Monday, July 23, 2012

Questionable Perspective

I dreamt last night I was parked outside my friend Tim's house near a busy freeway--not where he lives in reality--and I was playing with some Han Solo and Chewbacca action figures when I was approached by a large woman with frizzy black hair and dressed in a pink and blue leotard. I instinctively knew she was Satan and she asked for my help, grinning, as though not caring at all that it made it obvious she was lying to me. Her stoic faced friends showed up, all devils, all of them looking like people from 80s exercise videos with sweatbands and the guys with gross curly black hair peeking over the edges of their leotards. Mister Oogie Boogie from Nightmare Before Christmas was with them. I was overcome with a feeling of absolute despair and then I was stunned by the sound of the TARDIS and saw it materialising in the street behind them and I woke up, realising my alarm, which chooses a random mp3 to wake me up with, had played a recording of the original Doctor Who theme I have that begins with the TARDIS materialisation sound effect.

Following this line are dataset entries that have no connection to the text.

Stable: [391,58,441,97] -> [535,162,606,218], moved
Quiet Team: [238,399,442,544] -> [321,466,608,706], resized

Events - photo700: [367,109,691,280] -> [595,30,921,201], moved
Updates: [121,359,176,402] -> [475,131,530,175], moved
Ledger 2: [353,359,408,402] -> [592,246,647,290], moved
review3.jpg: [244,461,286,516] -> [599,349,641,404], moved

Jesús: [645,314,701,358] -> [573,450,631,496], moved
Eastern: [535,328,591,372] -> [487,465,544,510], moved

As if my mind weren't already soaked with media references. One of the reasons I made my comics take place in another galaxy and in a fantasy world was to try and discourage myself from making references to media and the floodgates seem to be open with Echo Erosion. I wrote the chapter five script yesterday and there are three references it's very probable most of my readers won't be familiar with. Well, I guess that's why we have Google.

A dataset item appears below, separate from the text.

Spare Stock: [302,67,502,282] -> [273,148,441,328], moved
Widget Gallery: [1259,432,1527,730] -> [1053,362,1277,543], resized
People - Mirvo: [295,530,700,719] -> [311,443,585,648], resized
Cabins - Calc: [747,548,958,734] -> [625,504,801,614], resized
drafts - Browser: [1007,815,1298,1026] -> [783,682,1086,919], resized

I finally got around to reading the new story in the latest Sirenia Digest to-day, which was in my inbox before Comic Con but I only just now got around to reading. I wish a week would come along where I had nothing scheduled. Anyway, the story, "QUIET HOUSES", is pretty good and does an interesting experiment with POV. I still remember when Caitlin detested the whole idea of using first person perspective because she needed a context for the narrator, a reason they're setting down the story. Here we have a story that acts like a third person narrative, and then halfway through shifts gears to rely on the fact that not only is the narrator a character but that the character has lied to us about one of the characters she's describing. It's an interesting idea, it provides a bit of a disorienting kick.

Twitter Sonnet #408

The bogarted old idea is needed.
Germane jigsaw soy milk hardens online.
Marks of ice go from six to a hundred.
Heartless always want to plunder the Rhein.
Lava spirals can't write letters too straight.
English contorts the milk mirror to-day.
Js and しs meet as the Pacific bait.
Gas giant ounces are too fast to weigh.
Enormous numbers of single grains swim.
Strawberry leaves vindicate the college.
Power unpaid makes the radish too dim.
Cruel cookies can be ironic roughage.
Dribbling fingers found a concrete distance.
Park petunias missed Edna Purviance.